With this information on hand, the future mother just has to add nine months and seven days to the first day of the last normal menstrual period and she will get her estimated date of delivery. This works out to 280 days in total, or 40 weeks, which is the average for a normal pregnancy.
So, for example, if the first day of a woman’s last normal menstrual period is June 1st, she would add nine months, which would mean March and then seven more days, to March 8. This means her expected date of delivery is March 8 of the next year.
Of course, it is wise to remember that most women do not give birth on their estimated date of delivery. A pregnancy is considered full term between 38 and 42 weeks, that is 10 days before to ten days after the estimated delivery date. Most women, about 80 percent, give birth during this time frame, though usually not on the exact date they estimated.
Some women give birth earlier, from week 20 to week 37, to premature babies, due to a variety of health complications, usually related to problems with the placenta, tobacco high blood pressure, diabetes, kidney problems, untreated thyroid gland issues, high fever and infections or other severe illnesses in the mother. Multiple-births (twins, triplets, etc.) also tend to be born earlier, even without any health complications.

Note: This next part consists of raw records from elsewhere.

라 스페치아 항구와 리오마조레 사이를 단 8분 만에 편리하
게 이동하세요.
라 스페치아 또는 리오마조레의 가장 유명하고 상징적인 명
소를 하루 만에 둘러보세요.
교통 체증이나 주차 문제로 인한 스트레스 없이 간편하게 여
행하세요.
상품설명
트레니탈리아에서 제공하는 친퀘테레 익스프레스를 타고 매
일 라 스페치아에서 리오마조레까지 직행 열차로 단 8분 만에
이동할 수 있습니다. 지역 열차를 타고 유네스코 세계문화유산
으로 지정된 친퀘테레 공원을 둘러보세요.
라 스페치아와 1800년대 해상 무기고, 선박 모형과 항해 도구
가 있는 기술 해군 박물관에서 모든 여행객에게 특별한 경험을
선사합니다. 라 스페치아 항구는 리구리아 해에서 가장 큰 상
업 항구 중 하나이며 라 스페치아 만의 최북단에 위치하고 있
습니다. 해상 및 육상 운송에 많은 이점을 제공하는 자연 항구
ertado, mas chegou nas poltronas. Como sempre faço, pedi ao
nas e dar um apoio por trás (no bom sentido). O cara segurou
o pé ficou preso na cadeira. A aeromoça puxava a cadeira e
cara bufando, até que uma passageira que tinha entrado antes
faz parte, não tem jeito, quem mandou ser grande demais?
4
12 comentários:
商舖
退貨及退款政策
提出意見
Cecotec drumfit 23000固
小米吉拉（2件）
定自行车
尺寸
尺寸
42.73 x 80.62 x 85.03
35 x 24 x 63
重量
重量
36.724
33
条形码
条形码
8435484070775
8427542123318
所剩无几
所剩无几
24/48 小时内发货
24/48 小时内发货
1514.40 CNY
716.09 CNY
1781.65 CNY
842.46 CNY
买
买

Other women give birth after 42 weeks. There has not been a cause established for post-term births. However, it is believed that with most post-term births, there might have been a problem with the initial calculation of estimated delivery date, perhaps based on a wrong first day of last normal menstrual period, which means many of these babies might not be post-term after all. There are some risks related to post-term babies, which include the deterioration of the placenta and its ability to continue providing the fetus with the nutrients and oxygen it needs. There’s also the chance that the baby will pass meconium, fecal matter, into the amniotic fluid and ingest it into its lungs during delivery, which can cause pneumonia. One post-term birth also increases the chances for later post-term births.
It is important to know the true estimated date of delivery both for health and practical matters. Tracking menstrual periods as well as any abnormalities is a good way to ensure that the estimated delivery date will be correct.